Ein Sprecher des Bundesamtes sagte dem epd, das BAMF ordne eine Abschiebung an, wenn die Zuständigkeit für ein Asylverfahren bei einem anderen Mitgliedsstaat liege. Für ein Kirchenasyl müssten begründbare besondere Härten vorliegen. Allein eine anstehende Überstellung in einen anderen EU-Staat sei kein ausreichender Anlass. Zu dem Einzelfall dürfe die Behörde aber aus datenschutzrechtlichen Gründen keine Auskünfte geben.

Der 31-jährige Flüchtling aus Ghana war nach Angaben des Netzwerks Kirchenasyl zunächst in Ungarn registriert worden. Nach dem Dublin-Abkommen der Europäischen Union muss ein Flüchtling in dem EU-Staat Asyl beantragen, über den er in die EU eingereist ist.

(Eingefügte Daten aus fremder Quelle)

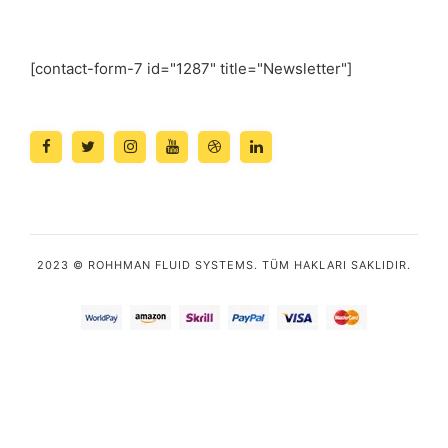
[contact-form-7 id="1287" title="Newsletter"]
2023 © ROHHMAN FLUID SYSTEMS. TÜM HAKLARI SAKLIDIR.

"Faires Verfahren zweifelhaft"

Bei den derzeitigen Zuständen in Ungarn sei es jedoch sehr zweifelhaft, ob der Mann aus Ghana dort ein faires Verfahren bekomme, kritisierte Lis. Zudem sei der Mann herzkrank und brauche eine entsprechende medizinische Behandlung. Ein Anwalt des Netzwerkes werde einen Eilantrag stellen.

Das Netzwerk Kirchenasyl warf den Behörden ein "massives und brutales Vorgehen ohne jegliche Dialogbereitschaft" vor. "Wir waren gerade dabei, die Dokumentation des Falles an die zuständigen Stellen weiterzuleiten", sagte Lis. Der Mann aus Ghana sei wie Schwerverbrecher behandelt worden. Er sei jedoch ein Bedürftiger, der sich hier Schutz erhofft habe.

"Inhumane Zustände"

Mit Erschrecken reagierten Vertreter der evangelischen und katholischen Kirche in Münster auf die Auflösung des Kirchenasyls. "Unfassbar, dass der Kreis Coesfeld den Ghanaer nach Ungarn zurückführt! Wir verweisen hier auf ein Urteil des Verwaltungsgerichts Münster, worin dieses die inhumanen Zustände für Asylbewerber in Ungarn feststellte," erklärten Superintendentin Meike Friedrich und Stadtdechant Jörg Hagemann. Die Theologen zeigten sich erschüttert, dass der Kreis den Asylbewerber mit Polizeigewalt aus dem Kirchenasyl geholt habe.

Beim Kirchenasyl werden Flüchtlinge ohne legalen Aufenthaltsstatus von Kirchengemeinden zeitlich befristet beherbergt. Ziel ist, in Härtefällen eine unmittelbar drohende Abschiebung in eine gefährliche oder sozial unzumutbare Situation zu verhindern und eine erneute Prüfung des Falles zu erreichen. Der Aufenthaltsort der Flüchtlinge wird den Behörden gemeldet. Bislang wird die Praxis des Kirchenasyls als Ausnahme in seltenen Fällen weitgehend geduldet.